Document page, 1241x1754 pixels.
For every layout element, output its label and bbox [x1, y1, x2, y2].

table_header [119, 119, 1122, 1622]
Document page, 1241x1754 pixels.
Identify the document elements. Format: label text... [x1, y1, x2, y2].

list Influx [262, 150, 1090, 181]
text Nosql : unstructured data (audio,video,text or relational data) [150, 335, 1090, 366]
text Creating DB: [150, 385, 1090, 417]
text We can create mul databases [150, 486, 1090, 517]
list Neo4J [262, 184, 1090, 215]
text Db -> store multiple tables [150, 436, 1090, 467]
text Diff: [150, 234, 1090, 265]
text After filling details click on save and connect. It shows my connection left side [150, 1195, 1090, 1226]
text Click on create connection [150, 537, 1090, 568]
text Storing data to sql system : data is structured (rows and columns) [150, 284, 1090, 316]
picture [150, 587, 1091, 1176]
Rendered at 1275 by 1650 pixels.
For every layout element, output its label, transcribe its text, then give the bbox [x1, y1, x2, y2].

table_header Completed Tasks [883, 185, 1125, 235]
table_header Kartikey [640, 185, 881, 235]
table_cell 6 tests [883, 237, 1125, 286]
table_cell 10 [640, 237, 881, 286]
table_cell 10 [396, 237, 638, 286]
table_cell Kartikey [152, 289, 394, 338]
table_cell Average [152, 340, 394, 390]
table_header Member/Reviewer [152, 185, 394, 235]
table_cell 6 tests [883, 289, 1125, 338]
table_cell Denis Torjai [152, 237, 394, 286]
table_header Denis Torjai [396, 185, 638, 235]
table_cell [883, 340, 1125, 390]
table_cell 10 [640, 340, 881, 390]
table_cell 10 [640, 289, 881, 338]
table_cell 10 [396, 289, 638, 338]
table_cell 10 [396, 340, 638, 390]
※
#### Task goal:
From the line holding "For every layout element, output its label and" to the last line of the data above, copy every line exactly and include nothing more.

#### Result of this task:
For every layout element, output its label and bbox [x1, y1, x2, y2].

table_header [119, 119, 1122, 1622]
Document page, 1241x1754 pixels.
Identify the document elements. Format: label text... [x1, y1, x2, y2].

list Influx [262, 150, 1090, 181]
text Nosql : unstructured data (audio,video,text or relational data) [150, 335, 1090, 366]
text Creating DB: [150, 385, 1090, 417]
text We can create mul databases [150, 486, 1090, 517]
list Neo4J [262, 184, 1090, 215]
text Db -> store multiple tables [150, 436, 1090, 467]
text Diff: [150, 234, 1090, 265]
text After filling details click on save and connect. It shows my connection left side [150, 1195, 1090, 1226]
text Click on create connection [150, 537, 1090, 568]
text Storing data to sql system : data is structured (rows and columns) [150, 284, 1090, 316]
picture [150, 587, 1091, 1176]
Rendered at 1275 by 1650 pixels.
For every layout element, output its label, transcribe its text, then give the bbox [x1, y1, x2, y2].

table_header Completed Tasks [883, 185, 1125, 235]
table_header Kartikey [640, 185, 881, 235]
table_cell 6 tests [883, 237, 1125, 286]
table_cell 10 [640, 237, 881, 286]
table_cell 10 [396, 237, 638, 286]
table_cell Kartikey [152, 289, 394, 338]
table_cell Average [152, 340, 394, 390]
table_header Member/Reviewer [152, 185, 394, 235]
table_cell 6 tests [883, 289, 1125, 338]
table_cell Denis Torjai [152, 237, 394, 286]
table_header Denis Torjai [396, 185, 638, 235]
table_cell [883, 340, 1125, 390]
table_cell 10 [640, 340, 881, 390]
table_cell 10 [640, 289, 881, 338]
table_cell 10 [396, 289, 638, 338]
table_cell 10 [396, 340, 638, 390]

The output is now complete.